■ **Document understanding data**
▽

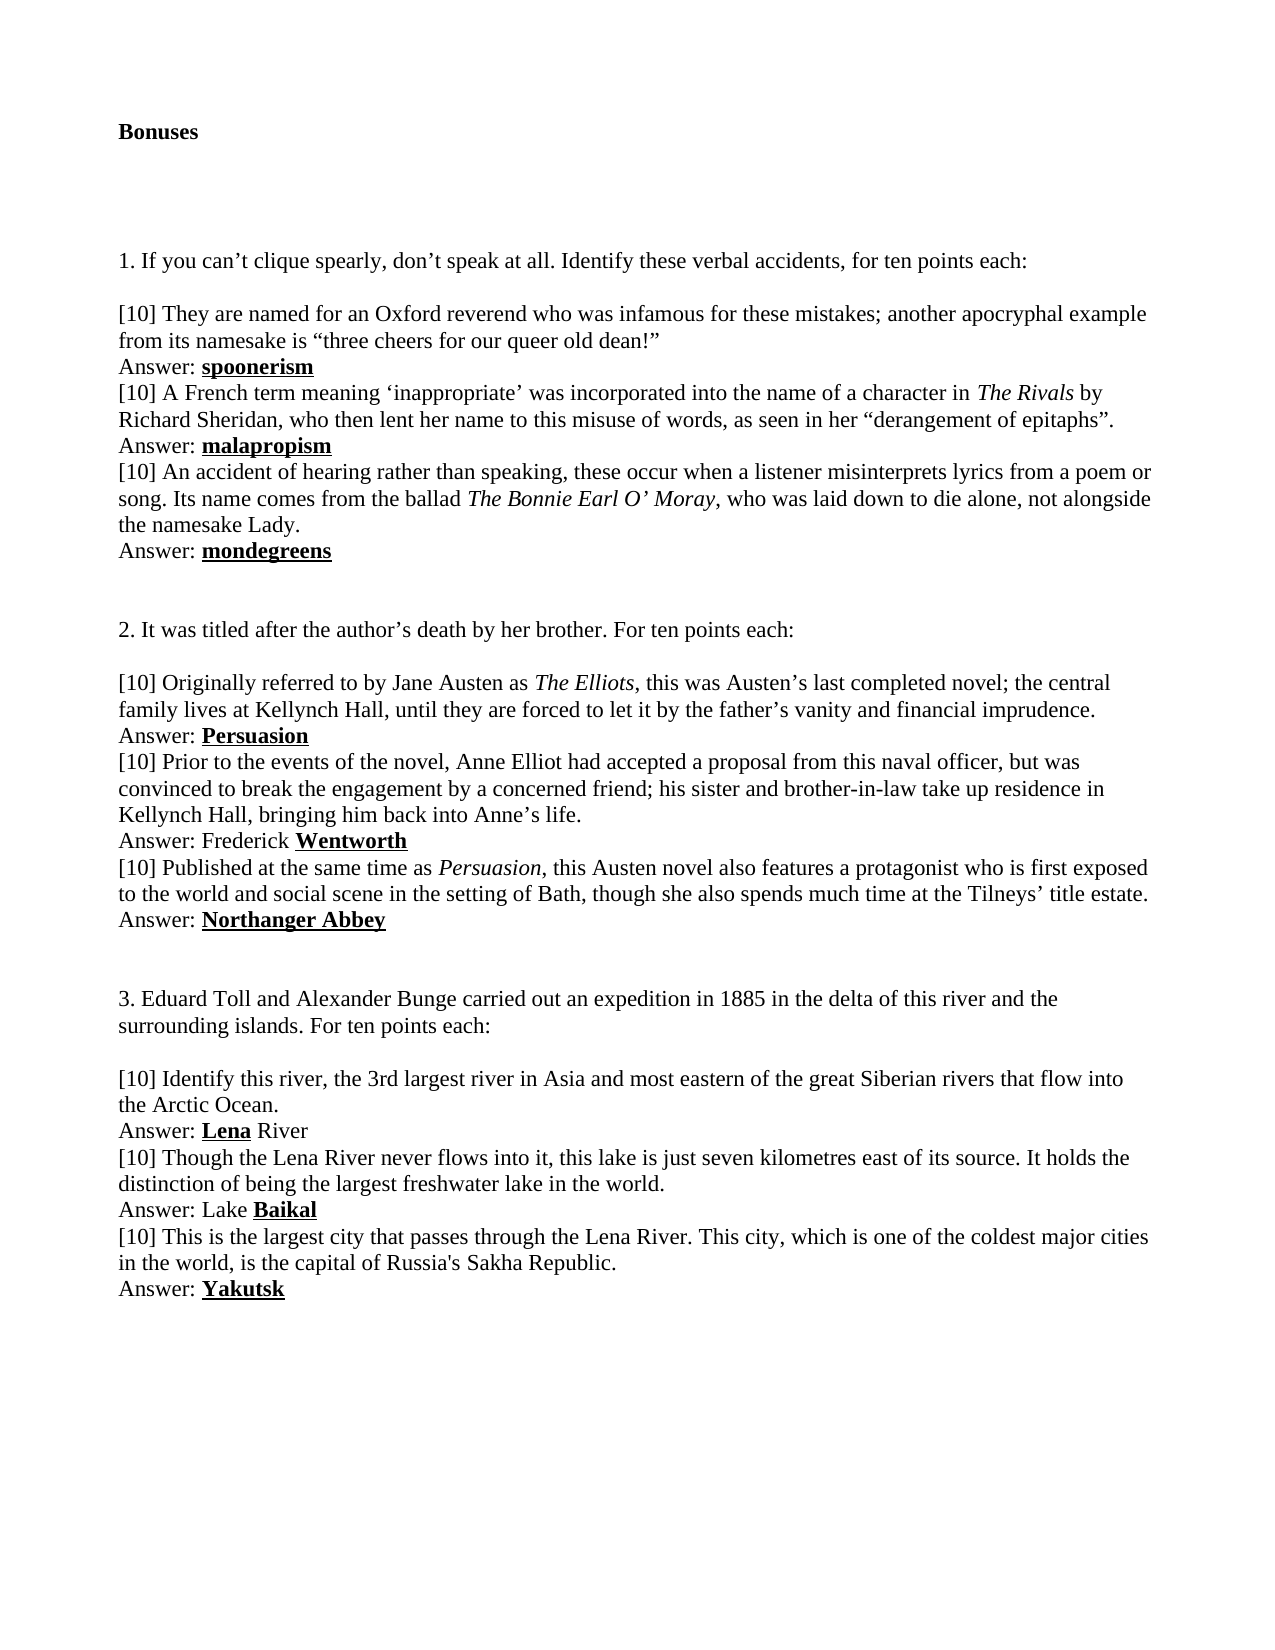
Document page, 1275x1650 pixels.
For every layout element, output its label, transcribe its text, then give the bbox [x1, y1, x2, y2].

text [10] Identify this river, the 3rd largest river in Asia and most eastern of the great Siberian rivers that flow into the Arctic Ocean. [118, 1064, 1157, 1117]
text [10] Prior to the events of the novel, Anne Elliot had accepted a proposal from this naval officer, but was convinced to break the engagement by a concerned friend; his sister and brother-in-law take up residence in Kellynch Hall, bringing him back into Anne’s life. [118, 748, 1157, 827]
text Answer: malapropism [118, 432, 1157, 458]
text [10] Published at the same time as Persuasion, this Austen novel also features a protagonist who is first exposed to the world and social scene in the setting of Bath, though she also spends much time at the Tilneys’ title estate. [118, 854, 1157, 906]
text [10] An accident of hearing rather than speaking, these occur when a listener misinterprets lyrics from a poem or song. Its name comes from the ballad The Bonnie Earl O’ Moray, who was laid down to die alone, not alongside the namesake Lady. [118, 458, 1157, 537]
text Answer: Northanger Abbey [118, 906, 1157, 933]
text Answer: Lake Baikal [118, 1196, 1157, 1223]
text Bonuses [118, 118, 1157, 144]
text Answer: Persuasion [118, 722, 1157, 748]
text 1. If you can’t clique spearly, don’t speak at all. Identify these verbal accidents, for ten points each: [118, 248, 1157, 274]
text Answer: Frederick Wentworth [118, 827, 1157, 854]
text [10] A French term meaning ‘inappropriate’ was incorporated into the name of a character in The Rivals by Richard Sheridan, who then lent her name to this misuse of words, as seen in her “derangement of epitaphs”. [118, 379, 1157, 432]
text Answer: mondegreens [118, 537, 1157, 564]
text 2. It was titled after the author’s death by her brother. For ten points each: [118, 617, 1157, 643]
text 3. Eduard Toll and Alexander Bunge carried out an expedition in 1885 in the delta of this river and the surrounding islands. For ten points each: [118, 986, 1157, 1038]
text [10] Though the Lena River never flows into it, this lake is just seven kilometres east of its source. It holds the distinction of being the largest freshwater lake in the world. [118, 1144, 1157, 1196]
text [10] They are named for an Oxford reverend who was infamous for these mistakes; another apocryphal example from its namesake is “three cheers for our queer old dean!” [118, 300, 1157, 353]
text [10] Originally referred to by Jane Austen as The Elliots, this was Austen’s last completed novel; the central family lives at Kellynch Hall, until they are forced to let it by the father’s vanity and financial imprudence. [118, 669, 1157, 722]
text Answer: spoonerism [118, 353, 1157, 379]
text [10] This is the largest city that passes through the Lena River. This city, which is one of the coldest major cities in the world, is the capital of Russia's Sakha Republic. [118, 1223, 1157, 1275]
text Answer: Yakutsk [118, 1275, 1157, 1302]
text Answer: Lena River [118, 1117, 1157, 1144]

△

■ **Directions for this task**
Please copy out the entries above exactly as they appear, but skip their images.

■ **Result of this exercise**
Document page, 1275x1650 pixels.
For every layout element, output its label, transcribe its text, then give the bbox [x1, y1, x2, y2].

text [10] Identify this river, the 3rd largest river in Asia and most eastern of the great Siberian rivers that flow into the Arctic Ocean. [118, 1064, 1157, 1117]
text [10] Prior to the events of the novel, Anne Elliot had accepted a proposal from this naval officer, but was convinced to break the engagement by a concerned friend; his sister and brother-in-law take up residence in Kellynch Hall, bringing him back into Anne’s life. [118, 748, 1157, 827]
text Answer: malapropism [118, 432, 1157, 458]
text [10] Published at the same time as Persuasion, this Austen novel also features a protagonist who is first exposed to the world and social scene in the setting of Bath, though she also spends much time at the Tilneys’ title estate. [118, 854, 1157, 906]
text [10] An accident of hearing rather than speaking, these occur when a listener misinterprets lyrics from a poem or song. Its name comes from the ballad The Bonnie Earl O’ Moray, who was laid down to die alone, not alongside the namesake Lady. [118, 458, 1157, 537]
text Answer: Northanger Abbey [118, 906, 1157, 933]
text Answer: Lake Baikal [118, 1196, 1157, 1223]
text Bonuses [118, 118, 1157, 144]
text Answer: Persuasion [118, 722, 1157, 748]
text 1. If you can’t clique spearly, don’t speak at all. Identify these verbal accidents, for ten points each: [118, 248, 1157, 274]
text Answer: Frederick Wentworth [118, 827, 1157, 854]
text [10] A French term meaning ‘inappropriate’ was incorporated into the name of a character in The Rivals by Richard Sheridan, who then lent her name to this misuse of words, as seen in her “derangement of epitaphs”. [118, 379, 1157, 432]
text Answer: mondegreens [118, 537, 1157, 564]
text 2. It was titled after the author’s death by her brother. For ten points each: [118, 617, 1157, 643]
text 3. Eduard Toll and Alexander Bunge carried out an expedition in 1885 in the delta of this river and the surrounding islands. For ten points each: [118, 986, 1157, 1038]
text [10] Though the Lena River never flows into it, this lake is just seven kilometres east of its source. It holds the distinction of being the largest freshwater lake in the world. [118, 1144, 1157, 1196]
text [10] They are named for an Oxford reverend who was infamous for these mistakes; another apocryphal example from its namesake is “three cheers for our queer old dean!” [118, 300, 1157, 353]
text [10] Originally referred to by Jane Austen as The Elliots, this was Austen’s last completed novel; the central family lives at Kellynch Hall, until they are forced to let it by the father’s vanity and financial imprudence. [118, 669, 1157, 722]
text Answer: spoonerism [118, 353, 1157, 379]
text [10] This is the largest city that passes through the Lena River. This city, which is one of the coldest major cities in the world, is the capital of Russia's Sakha Republic. [118, 1223, 1157, 1275]
text Answer: Yakutsk [118, 1275, 1157, 1302]
text Answer: Lena River [118, 1117, 1157, 1144]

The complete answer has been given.